An exhibition of recent photographs from India by Kenro Izu will be on view at Howard Greenberg Gallery from October 26 – December 9, 2017. Eternal Light radiates the spiritually of India, its traditions, festivals, and rituals, in a series of portraits and landscapes from 2013 through 2015. The exhibition coincides with a new book by Kenro Izu, Eternal Light, to be published by the Steidl/HGG imprint, this fall.

Two holy cities, Varanasi and Allahabad, inspired New York-based Kenro Izu, who has traveled to India frequently since his first visit 20 years ago. With a name that means “city of light,” Varanasi is considered the spiritual capital of India, a destination for pilgrimages and, for Hindus, the final destination for those who wish to be cremated along the Ganges. Allahabad is the holy city where three rivers meet. The confluence point of the Ganges, the Yamuna, and the Saraswati rivers – called Triveni Sangam – is sacred, and bathing there is said to flush away all of one's sins.

Izu became immersed in Indian culture after receiving a rather unusual invitation in 1996. The artist was invited by a family in Varanasi to observe a cremation of a family member from beginning to end. The three-and-a-half hour ceremony took place by the Ganges. The body was covered in fabric and decorated with flowers and at the end nothing remained as the ashes were swept into the river. “It was an amazing experience. I was quite interested in the family’s attitudes. There was no weeping; only joking and laughing. It was so different from my culture,” notes Izu, who was born in Japan and moved to New York City in 1970. In Eternal Light, Izu captures individual experiences of joy and suffering related to death and the afterlife. The Ganges and Yamuna rivers provide the setting for many of the images in the exhibition, and the photographs seemingly transcend earthy concerns. Often a thick fog envelops his subjects as family members mourn a life and birds flock over the river. In the city of Vrindavan, he photographed among the thousands of temples dedicated to Krishna, and finds unexpected vistas in the turn of an alley where a grand gate can lead to a rundown home for the poor.

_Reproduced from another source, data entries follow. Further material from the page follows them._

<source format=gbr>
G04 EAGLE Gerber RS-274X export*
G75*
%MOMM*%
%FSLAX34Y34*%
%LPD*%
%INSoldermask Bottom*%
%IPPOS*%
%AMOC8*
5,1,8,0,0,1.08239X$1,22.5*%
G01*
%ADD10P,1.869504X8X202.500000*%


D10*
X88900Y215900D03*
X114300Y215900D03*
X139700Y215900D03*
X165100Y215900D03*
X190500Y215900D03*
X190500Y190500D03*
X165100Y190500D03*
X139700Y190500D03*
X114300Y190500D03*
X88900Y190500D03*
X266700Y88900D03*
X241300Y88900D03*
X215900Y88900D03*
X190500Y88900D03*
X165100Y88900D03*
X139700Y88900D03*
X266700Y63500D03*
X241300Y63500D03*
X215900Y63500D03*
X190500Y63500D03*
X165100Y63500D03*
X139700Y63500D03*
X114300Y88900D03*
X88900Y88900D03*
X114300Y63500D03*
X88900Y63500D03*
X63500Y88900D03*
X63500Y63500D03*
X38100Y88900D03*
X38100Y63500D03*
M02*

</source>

Highly attuned to the emotions of his subjects, Izu meets countless widows in Vrindavan, which is known for housing them, sometimes for free, as these women are forced out of their families because it’s felt in India that the widow is cursed for outliving her husband. Moved by the plight of children in an orphanage, he writes in his new book, “In their eyes I saw a brightness and sparkle that seemed to me to be the eternal light shining out.” He notices that another child in a white cloth “emanates a subtle light in twilight.” Izu concludes, “I have traveled numerous countries as if on a pilgrimage using my camera to find my Eternal Light. It’s as though the Hindu gods have suggested that I think about the question, ‘Where are people heading, in this life and after?’”

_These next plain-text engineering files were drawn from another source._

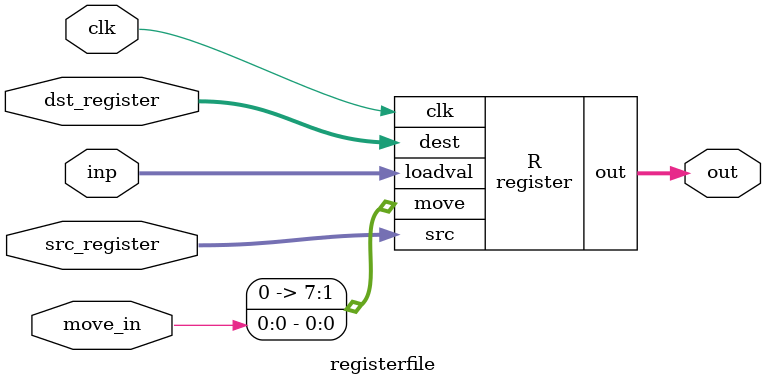
<source format=v>
module register(src,dest,loadval,move,out,clk);
    input [2:0] src;
    input [2:0] dest;
    input [15:0] loadval;
    input [7:0] move;
    input clk;
    output [15:0] out;
    reg [15:0] out;
    reg [15:0] registers [7:0];
    parameter high=16'bzzzzzzzzzzzzzzzz;
    always @(posedge clk)
    begin
        if(move==0)
            registers[dest]=loadval;
        if(move)
        begin
            out=registers[src];
            $monitor("Out=%d",out);
            registers[dest]=out;
        end
        else 
            out=high;
     end
endmodule

module registerfile(src_register,dst_register,move_in,inp,out,clk);
    input [2:0] src_register;
    input [2:0] dst_register;
    input move_in;
    input [15:0] inp;
    output [15:0] out;
    input clk;
    reg [15:0] temp;
    register R (src_register, dst_register,inp,move_in,out,clk);
    
endmodule
            
            
</source>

Kenro Izu (b. 1949) was born in Osaka, Japan. During his studies at Nippon University’s college of art, Izu visited New York in 1970 to study photography, and subsequently decided to stay and work. In 1979, Izu made his first trip to Egypt, which inspired him to begin his series Sacred Places, an exploration that is still in progress. He has traveled to Egypt, Syria, Jordan, England, Scotland, Mexico, France and Easter Island. More recently, he has focused on Buddhist and Hindu monuments in South East Asia: Cambodia, Burma, Indonesia, Vietnam and, most recently Bhutan and India. He has published several books of his work including: Sacred Places, Kenro Izu Still Life, and Passage to Angkor.

In 1995, while working on his series Light Over Ancient Angkor in Cambodia, Izu witnessed the death of child due to lack of medical care. That year he founded the not-for-profit organization Friends Without a Border, which built the Angkor Hospital for children in 1999 and the Lao Friends Hospital for Children in 2015. Friends Without a Border has held numerous photography auction fundraisers, among other events, in many cities around the world. As a result, Izu has inspired countless people by using the arts to achieve humanitarian goals.

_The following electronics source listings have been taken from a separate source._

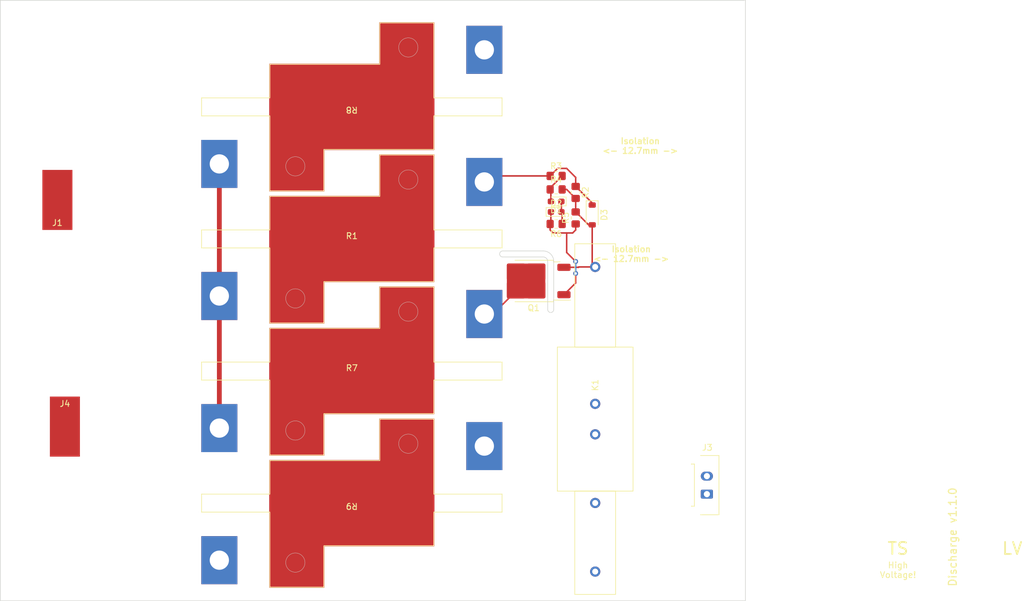
<source format=kicad_pcb>
(kicad_pcb (version 20221018) (generator pcbnew)

  (general
    (thickness 1.6)
  )

  (paper "A4")
  (title_block
    (title "Discharge Relay Breakout PCB")
    (date "01/01/2022")
    (rev "1.1.0")
    (company "SUFST")
    (comment 1 "STAG 9")
    (comment 2 "Marek Frodyma")
    (comment 3 "Tim Brewis")
  )

  (layers
    (0 "F.Cu" signal)
    (31 "B.Cu" signal)
    (32 "B.Adhes" user "B.Adhesive")
    (33 "F.Adhes" user "F.Adhesive")
    (34 "B.Paste" user)
    (35 "F.Paste" user)
    (36 "B.SilkS" user "B.Silkscreen")
    (37 "F.SilkS" user "F.Silkscreen")
    (38 "B.Mask" user)
    (39 "F.Mask" user)
    (40 "Dwgs.User" user "User.Drawings")
    (41 "Cmts.User" user "User.Comments")
    (42 "Eco1.User" user "User.Eco1")
    (43 "Eco2.User" user "User.Eco2")
    (44 "Edge.Cuts" user)
    (45 "Margin" user)
    (46 "B.CrtYd" user "B.Courtyard")
    (47 "F.CrtYd" user "F.Courtyard")
    (48 "B.Fab" user)
    (49 "F.Fab" user)
    (50 "User.1" user)
    (51 "User.2" user)
    (52 "User.3" user)
    (53 "User.4" user)
    (54 "User.5" user)
    (55 "User.6" user)
    (56 "User.7" user)
    (57 "User.8" user)
    (58 "User.9" user)
  )

  (setup
    (stackup
      (layer "F.SilkS" (type "Top Silk Screen"))
      (layer "F.Paste" (type "Top Solder Paste"))
      (layer "F.Mask" (type "Top Solder Mask") (thickness 0.01))
      (layer "F.Cu" (type "copper") (thickness 0.035))
      (layer "dielectric 1" (type "core") (thickness 1.51) (material "FR4") (epsilon_r 4.5) (loss_tangent 0.02))
      (layer "B.Cu" (type "copper") (thickness 0.035))
      (layer "B.Mask" (type "Bottom Solder Mask") (thickness 0.01))
      (layer "B.Paste" (type "Bottom Solder Paste"))
      (layer "B.SilkS" (type "Bottom Silk Screen"))
      (copper_finish "None")
      (dielectric_constraints no)
    )
    (pad_to_mask_clearance 0)
    (pcbplotparams
      (layerselection 0x00010fc_ffffffff)
      (plot_on_all_layers_selection 0x0000000_00000000)
      (disableapertmacros false)
      (usegerberextensions true)
      (usegerberattributes true)
      (usegerberadvancedattributes true)
      (creategerberjobfile false)
      (dashed_line_dash_ratio 12.000000)
      (dashed_line_gap_ratio 3.000000)
      (svgprecision 6)
      (plotframeref false)
      (viasonmask false)
      (mode 1)
      (useauxorigin false)
      (hpglpennumber 1)
      (hpglpenspeed 20)
      (hpglpendiameter 15.000000)
      (dxfpolygonmode true)
      (dxfimperialunits true)
      (dxfusepcbnewfont true)
      (psnegative false)
      (psa4output false)
      (plotreference true)
      (plotvalue false)
      (plotinvisibletext false)
      (sketchpadsonfab false)
      (subtractmaskfromsilk true)
      (outputformat 1)
      (mirror false)
      (drillshape 0)
      (scaleselection 1)
      (outputdirectory "gerbers/")
    )
  )

  (net 0 "")
  (net 1 "unconnected-(K1-Pad1)")
  (net 2 "Net-(D1-K)")
  (net 3 "Net-(D1-A)")
  (net 4 "Net-(J1-Pin_1)")
  (net 5 "Net-(J4-Pin_1)")
  (net 6 "unconnected-(R8-Pad1)")
  (net 7 "Net-(D2-K)")
  (net 8 "Net-(D3-K)")
  (net 9 "Net-(D3-A)")
  (net 10 "Net-(J3-Pin_1)")
  (net 11 "Net-(J3-Pin_2)")
  (net 12 "Net-(Q1-D)")
  (net 13 "unconnected-(R9-Pad1)")

  (footprint "LED_SMD:LED_0603_1608Metric_Pad1.05x0.95mm_HandSolder" (layer "F.Cu") (at 127.75 84 180))

  (footprint "Connector_Molex:Molex_Micro-Fit_3.0_43650-0215_1x02_P3.00mm_Vertical" (layer "F.Cu") (at 152.835 132.75 90))

  (footprint "SUFST:HSA25" (layer "F.Cu") (at 93.75 112.25))

  (footprint "Connector_Wire:SolderWirePad_1x01_SMD_5x10mm" (layer "F.Cu") (at 46 121.5))

  (footprint "Resistor_SMD:R_0805_2012Metric_Pad1.20x1.40mm_HandSolder" (layer "F.Cu") (at 131 82.5 -90))

  (footprint "Resistor_SMD:R_0805_2012Metric_Pad1.20x1.40mm_HandSolder" (layer "F.Cu") (at 127.75 87.75 180))

  (footprint "Resistor_SMD:R_0805_2012Metric_Pad1.20x1.40mm_HandSolder" (layer "F.Cu") (at 127.75 79.75))

  (footprint "SUFST:HSA25" (layer "F.Cu") (at 93.75 90.25))

  (footprint "Connector_Wire:SolderWirePad_1x01_SMD_5x10mm" (layer "F.Cu") (at 44.75 83.75 180))

  (footprint "SUFST:HSA25" (layer "F.Cu") (at 93.75 68.25 180))

  (footprint "LED_SMD:LED_0603_1608Metric_Pad1.05x0.95mm_HandSolder" (layer "F.Cu") (at 127.75 85.75))

  (footprint "SUFST:HSA25" (layer "F.Cu") (at 93.75 134.25 180))

  (footprint "SUFST:pickering-67-1-c" (layer "F.Cu") (at 134.25 120.25 90))

  (footprint "Package_TO_SOT_SMD:TO-252-2" (layer "F.Cu") (at 124.01 97.25 180))

  (footprint "Diode_SMD:D_SOD-123" (layer "F.Cu") (at 133.75 86.25 -90))

  (footprint "Resistor_SMD:R_0805_2012Metric_Pad1.20x1.40mm_HandSolder" (layer "F.Cu") (at 131 86.75 90))

  (footprint "Resistor_SMD:R_0805_2012Metric_Pad1.20x1.40mm_HandSolder" (layer "F.Cu") (at 127.75 82))

  (gr_line (start 118.85 93.25) (end 125.6 93.25)
    (stroke (width 0.1) (type default)) (layer "Edge.Cuts") (tstamp 03169ae0-16ee-418b-9dc7-687b2148ef6c))
  (gr_line (start 126.35 102) (end 126.35 94)
    (stroke (width 0.1) (type default)) (layer "Edge.Cuts") (tstamp 0b5c9889-6079-464f-ac18-74f1a0dafa18))
  (gr_rect (start 35.25 50.5) (end 159.25 150.5)
    (stroke (width 0.1) (type default)) (fill none) (layer "Edge.Cuts") (tstamp 4d61d7d9-b6f4-4632-b4be-f7df0b53efc5))
  (gr_line (start 127.35 102) (end 127.35 94)
    (stroke (width 0.1) (type default)) (layer "Edge.Cuts") (tstamp 6b98a1e6-7776-45b1-954b-8eab259648e7))
  (gr_arc (start 118.85 93.25) (mid 118.35 92.75) (end 118.85 92.25)
    (stroke (width 0.1) (type default)) (layer "Edge.Cuts") (tstamp 7f50d0cf-343e-4aba-99c3-9c718d93d4b7))
  (gr_arc (start 125.6 92.25) (mid 126.837437 92.762563) (end 127.35 94)
    (stroke (width 0.1) (type default)) (layer "Edge.Cuts") (tstamp 9adce0a6-da39-47ad-bf92-58469ee9b82a))
  (gr_arc (start 127.35 102) (mid 126.85 102.5) (end 126.35 102)
    (stroke (width 0.1) (type default)) (layer "Edge.Cuts") (tstamp b41247cc-913d-448a-8035-1a8417e1f747))
  (gr_line (start 118.85 92.25) (end 125.6 92.25)
    (stroke (width 0.1) (type default)) (layer "Edge.Cuts") (tstamp e103bda5-eb12-4ba4-a1e1-2d3169c435c4))
  (gr_arc (start 125.6 93.25) (mid 126.13033 93.46967) (end 126.35 94)
    (stroke (width 0.1) (type default)) (layer "Edge.Cuts") (tstamp f52180eb-c60f-42aa-817a-0066b3166718))
  (gr_text "TS" (at 182.734318 142.974998) (layer "F.SilkS") (tstamp 293f9f2b-7da1-4b58-be51-22cc5bbe2484)
    (effects (font (size 2 2) (thickness 0.3)) (justify left bottom))
  )
  (gr_text "Discharge v1.1.0\n" (at 194.5 148.25 90) (layer "F.SilkS") (tstamp 491e5247-2baa-43e4-a591-370039a4d88f)
    (effects (font (size 1.3 1.3) (thickness 0.2)) (justify left bottom))
  )
  (gr_text "High\nVoltage!" (at 184.639318 146.784998) (layer "F.SilkS") (tstamp 9f3b2537-4050-494a-afcf-f64e80a74750)
    (effects (font (size 1 1) (thickness 0.15)) (justify bottom))
  )
  (gr_text "LV" (at 201.784318 142.974998) (layer "F.SilkS") (tstamp cac8a71a-84b4-4c9b-8de9-ea78f167f5a7)
    (effects (font (size 2 2) (thickness 0.3)) (justify left bottom))
  )
  (gr_text "Isolation\n<- 12.7mm ->" (at 141.75 74.75) (layer "F.SilkS") (tstamp d298bc5a-2147-49c4-917e-2e04483b0e89)
    (effects (font (size 1 1) (thickness 0.2)))
  )
  (gr_text "Isolation\n<- 12.7mm ->" (at 140.25 92.75) (layer "F.SilkS") (tstamp e4a67d16-b54d-41fb-be09-ad9e1f4a1a1a)
    (effects (font (size 1 1) (thickness 0.2)))
  )

  (segment (start 128.75 85.875) (end 128.625 85.75) (width 0.25) (layer "F.Cu") (net 2) (tstamp 33e04cd4-aead-4570-bed0-e7535f96e2dc))
  (segment (start 128.625 85.75) (end 128.625 84) (width 0.25) (layer "F.Cu") (net 2) (tstamp 4427fdc6-dc59-4d6a-9a85-0d4bb50bcc39))
  (segment (start 128.75 87.75) (end 128.75 85.875) (width 0.25) (layer "F.Cu") (net 2) (tstamp 47c85880-c176-4273-8256-ef909a09733e))
  (segment (start 126.75 82) (end 126.75 81.75) (width 0.25) (layer "F.Cu") (net 3) (tstamp 0683f794-8949-49c5-a1b5-88a692526439))
  (segment (start 126.75 81.75) (end 128.75 79.75) (width 0.25) (layer "F.Cu") (net 3) (tstamp 313c34ed-43b9-426e-b936-92f95250ff54))
  (segment (start 126.875 84) (end 126.875 82.125) (width 0.25) (layer "F.Cu") (net 3) (tstamp 4ca722f8-c696-4eba-95da-1e7ecb40fae6))
  (segment (start 126.875 82.125) (end 126.75 82) (width 0.25) (layer "F.Cu") (net 3) (tstamp a0781001-b4ee-41d0-9858-d6e8ff9671cd))
  (segment (start 71.7 77.75) (end 71.7 99.75) (width 0.8) (layer "F.Cu") (net 4) (tstamp 081e8e76-e87d-4529-84e0-d81c1d034d47))
  (segment (start 71.7 99.75) (end 71.7 121.75) (width 0.8) (layer "F.Cu") (net 4) (tstamp 9c61fb37-872d-449c-922b-c23986a9ab46))
  (segment (start 126.75 87.75) (end 126.75 88.75) (width 0.25) (layer "F.Cu") (net 7) (tstamp 03279dd5-e7ed-4b5d-b320-b89028cb3ceb))
  (segment (start 129.5 89.25) (end 129.5 92.5) (width 0.25) (layer "F.Cu") (net 7) (tstamp 214c9a20-17ae-4049-8f6b-afe9bea4919e))
  (segment (start 129.5 89.25) (end 130.5 89.25) (width 0.25) (layer "F.Cu") (net 7) (tstamp 2630bcfb-0087-4d8a-bab5-897d4ac6c63b))
  (segment (start 130.5 89.25) (end 131 88.75) (width 0.25) (layer "F.Cu") (net 7) (tstamp 48cd3d69-a0a7-41f4-b8d1-780242aa45e6))
  (segment (start 127.25 89.25) (end 129.5 89.25) (width 0.25) (layer "F.Cu") (net 7) (tstamp 557969bd-f409-4951-88ea-eebd07b437c7))
  (segment (start 129.5 92.5) (end 131 94) (width 0.25) (layer "F.Cu") (net 7) (tstamp 5b9c72cb-e8b5-41f4-bba9-1575d3beea78))
  (segment (start 131 88.75) (end 131 87.75) (width 0.25) (layer "F.Cu") (net 7) (tstamp 70b507e9-c5cf-4de4-b41d-a265913e2d07))
  (segment (start 131 97.58) (end 129.05 99.53) (width 0.25) (layer "F.Cu") (net 7) (tstamp 8c580df9-3d3d-4fe3-8c32-53793ac69f81))
  (segment (start 126.875 85.75) (end 126.875 87.625) (width 0.25) (layer "F.Cu") (net 7) (tstamp 8f2a10ab-af19-48e4-9f0a-2d6d05657900))
  (segment (start 131 96) (end 131 97.58) (width 0.25) (layer "F.Cu") (net 7) (tstamp 97753fcf-5707-43ef-87f9-13e9be5d73b4))
  (segment (start 126.75 88.75) (end 127.25 89.25) (width 0.25) (layer "F.Cu") (net 7) (tstamp f07285c5-f2c1-4dd7-b44d-172a9c2920ba))
  (segment (start 126.875 87.625) (end 126.75 87.75) (width 0.25) (layer "F.Cu") (net 7) (tstamp ffd84d68-bc97-497b-9bd6-b860d02ee98e))
  (via (at 131 94) (size 0.8) (drill 0.4) (layers "F.Cu" "B.Cu") (net 7) (tstamp 91b50371-e9cb-4d35-87fc-194bf16598f2))
  (via (at 131 96) (size 0.8) (drill 0.4) (layers "F.Cu" "B.Cu") (net 7) (tstamp dc61c20f-f84b-4348-80e2-c0b732f2931d))
  (segment (start 131 94) (end 131 96) (width 0.25) (layer "B.Cu") (net 7) (tstamp d010933f-f51b-499c-81e0-6dd5d93f6941))
  (segment (start 131 81.5) (end 133.75 84.25) (width 0.25) (layer "F.Cu") (net 8) (tstamp 14fc2c62-0369-4d70-8aee-2cbd399ba261))
  (segment (start 128 78.5) (end 126.75 79.75) (width 0.25) (layer "F.Cu") (net 8) (tstamp 82baf5ae-4db2-4068-af82-f542eb2f9585))
  (segment (start 131 80) (end 129.5 78.5) (width 0.25) (layer "F.Cu") (net 8) (tstamp b46086ab-2307-4b9a-9d47-8a4fc3079682))
  (segment (start 126.75 79.75) (end 116.8 79.75) (width 0.25) (layer "F.Cu") (net 8) (tstamp d64021f0-2ff2-40f8-9102-f0692a1d3cd1))
  (segment (start 133.75 84.25) (end 133.75 84.6) (width 0.25) (layer "F.Cu") (net 8) (tstamp dbe79062-1ad6-423e-a4dd-92c753934aa9))
  (segment (start 116.8 79.75) (end 115.8 80.75) (width 0.25) (layer "F.Cu") (net 8) (tstamp e6387cc5-4207-45eb-b504-ccf3a13b58fb))
  (segment (start 131 81.5) (end 131 80) (width 0.25) (layer "F.Cu") (net 8) (tstamp e8408907-788c-44fe-a2dc-7fa01c056e23))
  (segment (start 129.5 78.5) (end 128 78.5) (width 0.25) (layer "F.Cu") (net 8) (tstamp f820804f-16bd-46b9-93d3-a0627d64f5e3))
  (segment (start 133.75 87.9) (end 133.75 94.41) (width 0.25) (layer "F.Cu") (net 9) (tstamp 0a855d90-ae59-416e-b67c-49db8d2f2680))
  (segment (start 129.5 82) (end 131 83.5) (width 0.25) (layer "F.Cu") (net 9) (tstamp 2d631d35-f7d7-435a-85e8-4616921f7370))
  (segment (start 131.47 94.97) (end 131.53 94.91) (width 0.25) (layer "F.Cu") (net 9) (tstamp 4d696f92-b0c6-46bb-87f0-d4d9c4128cc8))
  (segment (start 133.75 94.41) (end 134.25 94.91) (width 0.25) (layer "F.Cu") (net 9) (tstamp 4e3b0ec9-6c5c-4ac3-9400-79fcb40c291c))
  (segment (start 131.53 94.91) (end 134.25 94.91) (width 0.25) (layer "F.Cu") (net 9) (tstamp 7d13d607-3631-4789-b937-972923b253f9))
  (segment (start 131 85.75) (end 133.15 87.9) (width 0.25) (layer "F.Cu") (net 9) (tstamp 8bea9a75-cf2b-471e-aa4c-665c1330188c))
  (segment (start 131 85.75) (end 131 83.5) (width 0.25) (layer "F.Cu") (net 9) (tstamp c35764d5-dc38-443c-9567-446ff2573c04))
  (segment (start 133.15 87.9) (end 133.75 87.9) (width 0.25) (layer "F.Cu") (net 9) (tstamp d9442194-9b24-4d46-be24-4cf0cd3551b5))
  (segment (start 128.75 82) (end 129.5 82) (width 0.25) (layer "F.Cu") (net 9) (tstamp dfca0283-3f2d-4ac5-b602-1370e590491a))
  (segment (start 129.05 94.97) (end 131.47 94.97) (width 0.25) (layer "F.Cu") (net 9) (tstamp f3aafcd1-6699-4df0-aeee-03c6a47c9093))
  (segment (start 117.25 102.75) (end 122.75 97.25) (width 0.25) (layer "F.Cu") (net 12) (tstamp 108b039b-72c7-4110-8421-1125d52f1065))
  (segment (start 115.8 102.75) (end 117.25 102.75) (width 0.25) (layer "F.Cu") (net 12) (tstamp a7908daa-fe10-430b-a888-b74a772db647))

)

</source>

Izu has been the recipient of the Catskill Center for Photography Fellowship in 1992, a NEA grant in 1984, the New York Foundation for Arts grant in 1985, a Guggenheim Fellowship in 2001, the Vision Award from the Center for Photography at Woodstock in 2005, and a Lucie Award in 2007. Work by Kenro Izu can be found in the permanent collections of The Metropolitan Museum, New York; J. Paul Getty Museum, Los Angeles; Museum of Modern Art, San Francisco; and Museum of Fine Arts, Boston among others. Born in 1949, Kenro Izu lives and works in Rhinebeck, New York.